Stated goal 1 -
Render this sentence from the forum thread about the Tokyo Mater set into Spanish: "Be aware it has the same stock number as the Iridium set in stores."
Stated goal 2 -
In the forum thread about the Tokyo Mater set, what price was paid for a new set?
Stated goal 3 -
Carry on the forum thread about the Tokyo Mater set at Target.com from the point where it stops.

Selected text -
◇ ◇ ◇ ◇ ◇

# *Tokyo Mater Cars set at Target.com



## [email protected] (Jan 31, 2010)

As the title states. I found it online. Be aware it has the same stock number as the Iridium set in stores. I could not find it locally. I ordered one for my Daughter and will let you know how it works out.

http://www.target.com/Tyco-Tokyo-Street-Electric-Racing/dp/B003L0D6NY/ref=sr_1_1?ie=UTF8&searchView=grid5&keywords=Tokyo&fromGsearch=true&sr=1-1&qid=1289921609&rh=subjectbin%3A1038620&searchRank=target104545&id=Tyco%20Tokyo%20Street%20Electric%20Racing&node=1038576|1287991011&searchSize=30&searchPage=1&searchNodeID=1038576|1287991011&searchBinNameList=subjectbin%2Cprice%2Ctarget_com_primary_color-bin%2Ctarget_com_size-bin%2Ctarget_com_brand-bin&frombrowse=0


----------



## [email protected] (Jan 31, 2010)

TOKYO MATER SET ARRIVED!!!!! 

$30 for a new set and we received free shipping. Although my Fiancee spent more money to get it. I cannot get one my self though. Money is way too tight around Christmas time. Hope the link helps.


----------



## noddaz (Aug 6, 1999)

Wow....
So, what is it like?


----------



## Rawafx (Jul 20, 1999)

I went to the local target yesterday AM before work and they did not have any sets(the store listing said "limited availability"). If I have time in the next few days I'll go check a few other locations which have "in stock" listed.

◇ ◇ ◇ ◇ ◇

[Lines of data]
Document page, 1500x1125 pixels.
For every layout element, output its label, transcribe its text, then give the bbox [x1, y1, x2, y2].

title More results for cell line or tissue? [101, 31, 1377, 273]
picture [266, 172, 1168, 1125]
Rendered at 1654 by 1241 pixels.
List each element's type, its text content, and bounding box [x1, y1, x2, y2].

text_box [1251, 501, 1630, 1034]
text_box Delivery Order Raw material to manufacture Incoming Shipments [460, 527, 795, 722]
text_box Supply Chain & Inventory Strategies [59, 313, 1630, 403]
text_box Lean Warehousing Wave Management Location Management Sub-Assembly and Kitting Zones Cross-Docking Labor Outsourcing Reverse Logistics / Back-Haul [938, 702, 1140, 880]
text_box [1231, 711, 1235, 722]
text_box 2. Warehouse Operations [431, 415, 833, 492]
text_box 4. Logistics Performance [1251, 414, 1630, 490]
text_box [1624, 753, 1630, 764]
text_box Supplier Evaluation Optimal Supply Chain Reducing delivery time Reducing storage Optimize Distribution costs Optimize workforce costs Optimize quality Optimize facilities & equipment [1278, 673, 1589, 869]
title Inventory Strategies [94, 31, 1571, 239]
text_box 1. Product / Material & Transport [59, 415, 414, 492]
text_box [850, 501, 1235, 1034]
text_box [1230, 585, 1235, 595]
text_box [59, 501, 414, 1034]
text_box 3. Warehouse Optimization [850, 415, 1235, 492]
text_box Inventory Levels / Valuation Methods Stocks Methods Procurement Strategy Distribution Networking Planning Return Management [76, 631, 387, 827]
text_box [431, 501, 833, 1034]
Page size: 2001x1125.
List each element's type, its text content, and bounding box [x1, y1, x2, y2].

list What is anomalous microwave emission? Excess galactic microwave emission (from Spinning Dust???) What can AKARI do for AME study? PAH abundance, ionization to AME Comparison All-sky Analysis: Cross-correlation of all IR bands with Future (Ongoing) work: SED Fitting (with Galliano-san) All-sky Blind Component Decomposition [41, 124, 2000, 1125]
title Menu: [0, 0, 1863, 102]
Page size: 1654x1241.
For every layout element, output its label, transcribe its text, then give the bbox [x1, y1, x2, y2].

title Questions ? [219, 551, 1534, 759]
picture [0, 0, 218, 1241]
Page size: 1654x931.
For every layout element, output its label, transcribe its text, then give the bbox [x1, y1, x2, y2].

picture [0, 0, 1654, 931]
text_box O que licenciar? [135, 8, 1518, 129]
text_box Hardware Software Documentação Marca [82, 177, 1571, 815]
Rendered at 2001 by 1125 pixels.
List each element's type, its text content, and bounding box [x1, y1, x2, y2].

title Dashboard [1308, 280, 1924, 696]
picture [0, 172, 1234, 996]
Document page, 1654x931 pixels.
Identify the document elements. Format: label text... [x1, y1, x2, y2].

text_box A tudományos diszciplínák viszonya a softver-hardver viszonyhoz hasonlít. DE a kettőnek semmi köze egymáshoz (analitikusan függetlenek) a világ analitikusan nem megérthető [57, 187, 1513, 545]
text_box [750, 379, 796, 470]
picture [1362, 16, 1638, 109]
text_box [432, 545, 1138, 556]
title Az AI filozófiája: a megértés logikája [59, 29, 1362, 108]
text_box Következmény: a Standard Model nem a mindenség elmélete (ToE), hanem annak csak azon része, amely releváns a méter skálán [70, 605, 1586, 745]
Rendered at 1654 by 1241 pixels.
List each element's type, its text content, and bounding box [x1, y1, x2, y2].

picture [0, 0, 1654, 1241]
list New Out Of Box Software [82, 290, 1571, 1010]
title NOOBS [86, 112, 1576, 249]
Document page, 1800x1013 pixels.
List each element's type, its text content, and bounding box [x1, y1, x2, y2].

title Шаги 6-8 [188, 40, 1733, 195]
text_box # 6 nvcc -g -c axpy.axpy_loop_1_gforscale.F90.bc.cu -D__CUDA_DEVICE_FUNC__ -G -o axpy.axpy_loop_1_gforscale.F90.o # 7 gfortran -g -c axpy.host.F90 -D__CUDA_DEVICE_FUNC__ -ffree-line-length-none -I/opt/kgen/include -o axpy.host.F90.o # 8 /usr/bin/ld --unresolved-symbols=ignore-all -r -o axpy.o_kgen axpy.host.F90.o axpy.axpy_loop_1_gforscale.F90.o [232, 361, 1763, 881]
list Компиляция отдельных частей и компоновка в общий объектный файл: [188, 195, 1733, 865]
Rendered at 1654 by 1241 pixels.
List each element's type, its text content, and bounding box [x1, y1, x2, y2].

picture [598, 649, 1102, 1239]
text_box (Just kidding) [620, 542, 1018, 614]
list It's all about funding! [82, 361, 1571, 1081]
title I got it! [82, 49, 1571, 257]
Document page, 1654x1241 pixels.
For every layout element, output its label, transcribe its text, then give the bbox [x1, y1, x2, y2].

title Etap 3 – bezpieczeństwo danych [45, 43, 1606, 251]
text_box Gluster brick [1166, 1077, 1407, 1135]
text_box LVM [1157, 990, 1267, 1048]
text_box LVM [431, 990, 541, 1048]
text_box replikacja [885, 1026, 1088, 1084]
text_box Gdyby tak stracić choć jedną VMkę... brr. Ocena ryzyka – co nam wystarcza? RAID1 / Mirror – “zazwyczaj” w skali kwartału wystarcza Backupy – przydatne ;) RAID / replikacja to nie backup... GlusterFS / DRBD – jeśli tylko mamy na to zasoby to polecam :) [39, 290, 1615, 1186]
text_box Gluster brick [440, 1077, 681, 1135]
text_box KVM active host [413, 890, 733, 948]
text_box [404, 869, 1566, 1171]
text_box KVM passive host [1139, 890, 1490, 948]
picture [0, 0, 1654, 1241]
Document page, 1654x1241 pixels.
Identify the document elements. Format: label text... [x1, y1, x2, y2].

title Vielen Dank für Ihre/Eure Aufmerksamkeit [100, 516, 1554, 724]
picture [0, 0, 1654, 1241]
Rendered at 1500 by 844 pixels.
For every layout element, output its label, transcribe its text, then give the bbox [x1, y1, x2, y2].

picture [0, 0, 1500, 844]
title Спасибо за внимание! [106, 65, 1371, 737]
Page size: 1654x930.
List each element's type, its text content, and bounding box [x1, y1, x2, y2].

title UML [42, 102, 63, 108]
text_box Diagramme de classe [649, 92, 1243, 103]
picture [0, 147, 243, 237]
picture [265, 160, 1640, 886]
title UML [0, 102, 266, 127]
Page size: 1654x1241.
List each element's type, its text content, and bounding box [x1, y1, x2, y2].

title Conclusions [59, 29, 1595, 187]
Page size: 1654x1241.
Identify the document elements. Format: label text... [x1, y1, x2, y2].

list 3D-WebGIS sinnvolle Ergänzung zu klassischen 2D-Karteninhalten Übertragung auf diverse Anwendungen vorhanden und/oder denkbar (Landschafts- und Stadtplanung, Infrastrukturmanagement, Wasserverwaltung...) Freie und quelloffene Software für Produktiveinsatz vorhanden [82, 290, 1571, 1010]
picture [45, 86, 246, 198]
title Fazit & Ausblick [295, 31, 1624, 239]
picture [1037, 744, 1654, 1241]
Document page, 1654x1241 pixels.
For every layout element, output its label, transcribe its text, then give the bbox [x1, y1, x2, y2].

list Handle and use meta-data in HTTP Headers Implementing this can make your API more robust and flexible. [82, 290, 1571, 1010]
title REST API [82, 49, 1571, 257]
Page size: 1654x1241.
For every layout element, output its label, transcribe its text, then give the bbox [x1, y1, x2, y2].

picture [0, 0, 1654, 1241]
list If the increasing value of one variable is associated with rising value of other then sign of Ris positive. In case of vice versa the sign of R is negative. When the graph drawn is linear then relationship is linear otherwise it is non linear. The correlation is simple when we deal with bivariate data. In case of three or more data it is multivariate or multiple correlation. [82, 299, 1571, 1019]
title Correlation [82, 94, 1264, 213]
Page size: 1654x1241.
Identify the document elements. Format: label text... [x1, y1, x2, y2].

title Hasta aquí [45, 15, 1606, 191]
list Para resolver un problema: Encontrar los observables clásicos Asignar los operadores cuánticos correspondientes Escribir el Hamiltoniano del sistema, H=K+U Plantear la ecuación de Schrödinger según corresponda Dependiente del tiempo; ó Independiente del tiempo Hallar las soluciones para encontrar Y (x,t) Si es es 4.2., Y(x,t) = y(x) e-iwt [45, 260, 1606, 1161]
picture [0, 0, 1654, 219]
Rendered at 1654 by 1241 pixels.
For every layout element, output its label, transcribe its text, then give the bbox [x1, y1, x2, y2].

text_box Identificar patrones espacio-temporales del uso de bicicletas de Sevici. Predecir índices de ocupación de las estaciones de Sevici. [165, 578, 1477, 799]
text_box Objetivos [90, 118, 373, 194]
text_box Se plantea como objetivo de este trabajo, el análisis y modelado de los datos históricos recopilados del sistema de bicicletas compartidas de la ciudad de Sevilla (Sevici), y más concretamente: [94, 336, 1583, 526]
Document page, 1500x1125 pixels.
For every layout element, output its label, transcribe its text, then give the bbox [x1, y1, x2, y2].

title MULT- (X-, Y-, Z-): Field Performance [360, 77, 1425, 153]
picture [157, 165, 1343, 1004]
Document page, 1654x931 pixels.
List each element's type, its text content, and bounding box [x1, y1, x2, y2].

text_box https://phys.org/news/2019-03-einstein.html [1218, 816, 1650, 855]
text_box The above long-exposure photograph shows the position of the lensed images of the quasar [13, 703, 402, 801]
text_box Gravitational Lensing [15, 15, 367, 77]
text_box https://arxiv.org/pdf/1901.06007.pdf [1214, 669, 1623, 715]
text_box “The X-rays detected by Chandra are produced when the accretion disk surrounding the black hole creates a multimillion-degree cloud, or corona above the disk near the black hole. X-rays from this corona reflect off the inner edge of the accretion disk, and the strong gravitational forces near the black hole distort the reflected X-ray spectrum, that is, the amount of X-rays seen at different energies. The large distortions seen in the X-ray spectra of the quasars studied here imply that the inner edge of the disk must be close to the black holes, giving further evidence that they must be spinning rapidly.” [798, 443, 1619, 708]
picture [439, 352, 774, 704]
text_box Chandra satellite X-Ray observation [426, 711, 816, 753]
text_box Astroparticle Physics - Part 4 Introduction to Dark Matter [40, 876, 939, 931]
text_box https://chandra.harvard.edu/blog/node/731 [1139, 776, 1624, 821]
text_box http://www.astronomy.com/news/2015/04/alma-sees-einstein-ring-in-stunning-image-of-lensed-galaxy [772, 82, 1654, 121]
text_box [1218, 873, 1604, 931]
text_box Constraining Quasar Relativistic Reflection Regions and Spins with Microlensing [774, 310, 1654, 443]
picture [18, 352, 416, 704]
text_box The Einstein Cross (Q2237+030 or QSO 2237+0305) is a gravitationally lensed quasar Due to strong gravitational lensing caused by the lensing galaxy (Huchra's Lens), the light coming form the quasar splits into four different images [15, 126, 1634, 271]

◇ ◇ ◇ ◇ ◇

Task answer 1 -
Tenga en cuenta que tiene el mismo número de inventario que el set Iridium de las tiendas.

Task answer 2 -
$30.

Task answer 3 -
Bob Weichbrodt
[email protected]
Winston-Salem, NC


----------



## roffutt (Jun 30, 2006)

Thanks, Jeepman! 

In for 2, since it's free shipping over $50.


----------



## NTxSlotCars (May 27, 2008)

Any pics of the real cars? I saw one at Target, it's a.... can you guess..... a figure eight.


----------



## WesJY (Mar 4, 2004)

NTxSlotCars said:


> Any pics of the real cars? I saw one at Target, it's a.... can you guess..... a figure eight.


hey dave.. check out this link.

http://www.hobbytalk.com/bbs1/showthread.php?t=306959&page=2

no. 27 you will see bigger picture of cars. if thats what you mean? 

Wes


----------



## [email protected] (Jan 31, 2010)

Sorry guy's can't open the box per the "Boss". It's a gift for my Daughter. Be sure to order online and you shall receive.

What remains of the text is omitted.